Rishi Sunak hints at welfare squeeze to fund plan to completely scrap national insurance
Scrapping national insurance is set to be a key part of the Tory election offer to voters as Rishi Sunak suggested a squeeze on benefits could help pay for the plan.
The Prime Minister said “significant progress” could be made towards the goal of eliminating the tax during the next parliament if his party remains in power.
In a Sunday Times interview, Mr Sunak set out his intention to consult on new plans to reduce working-age benefits “to make sure that we can sustainably keep cutting taxes”.
Chancellor Jeremy Hunt used his Budget to set out a 2p cut in national insurance from April with a vague promise to eventually deliver a simpler tax system by eventually getting rid of it altogether.
Mr Sunak stressed his commitment to ending the “unnecessarily complex” system of having both income tax and national insurance contributions (NICs).
“All that money ultimately goes into the same pot to fund public services.
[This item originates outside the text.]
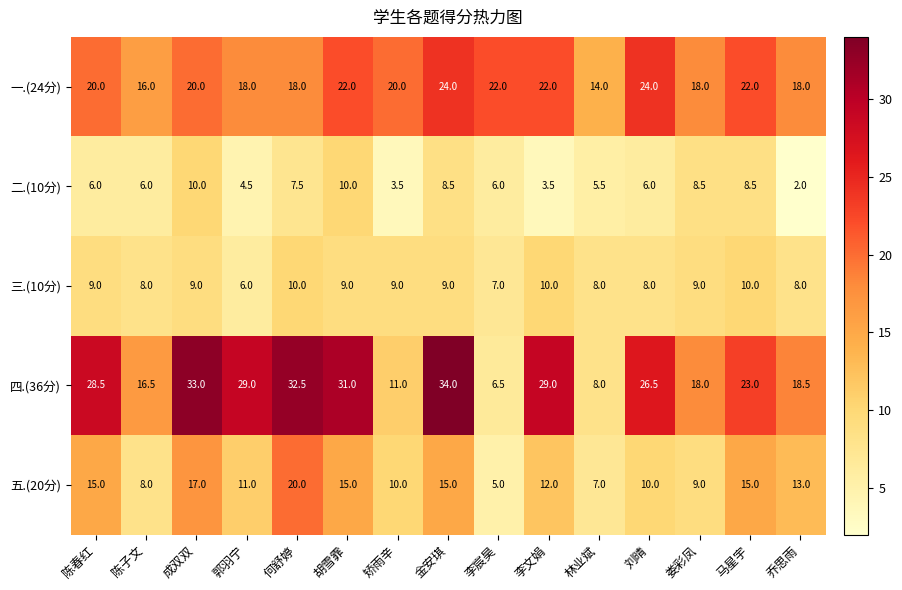

Is it true that 四.(36分) equals 13.8 at 林业斌?

False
So … our long-term ambition is to end that unfairness, to keep cutting NICs until it’s gone, because that is the best way to reward hard work, simplify the tax system, and build the kind of society that I think is right,” he said.
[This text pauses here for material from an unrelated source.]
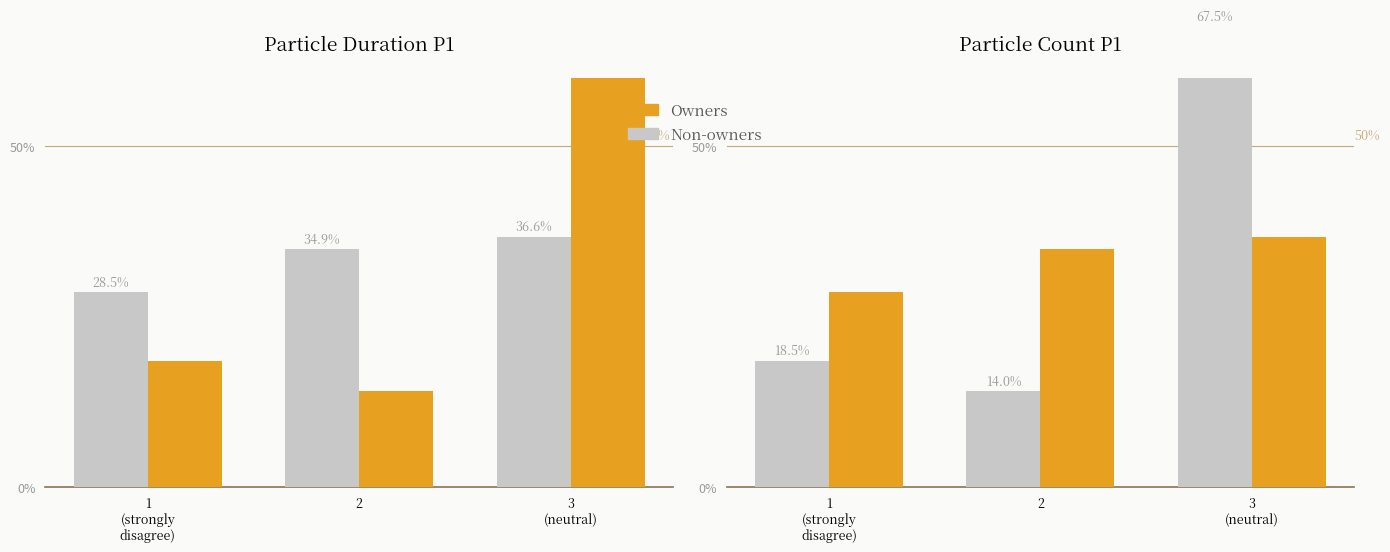

The value of Owners at 2 is 18.8. True or false?

False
The aspiration to end the double taxation of work by scrapping national insurance was attacked as an unfunded promise by Labour, which pointed out it would cost the Exchequer around £46 billion.
The head of the respected independent Institute for Fiscal Studies think tank, Paul Johnson, said the pledge was “not worth the paper it’s written on unless accompanied by some sense of how it will be funded”.
But Mr Sunak said: “We’ve cut NICs by a third in two events over six months. So that demonstrates we are delivering and we can go further, though it’s important that we stick to the plan and then we can make significant progress towards that goal in the next parliament.”
A key to funding this pledge could be cutting the welfare bill, which is set to rise from £261.5 billion in 2022-23 to £360.1 billion in 2028-29 according to the Office for Budget Responsibility.
Mr Sunak said: “We now have almost 2.5 million working-age people who have been signed off as unfit to work or even look for work or think about working and I don’t think that’s right.
“We now sign off three times as many people to be out of work than we did a decade ago. That just doesn’t strike me as a system that’s working properly.”
The 2p cut in national insurance, which follows a similar measure in November, appears to have done little to revive Tory election hopes.
An Opinium poll put Labour 16 points ahead, with Sir Keir Starmer’s party on 41% and the Tories on 25%.
The survey of 2,054 UK adults from March 6 to 8 found 38% thought it was a bad Budget, while only 18% rated it as good and 44% were not sure.
The April timing of the national insurance cut has fuelled speculation about a May general election, but Mr Sunak, whose working assumption is for an election in the second half of 2024, said: “I stand exactly by what I said at the beginning of the year on timing.”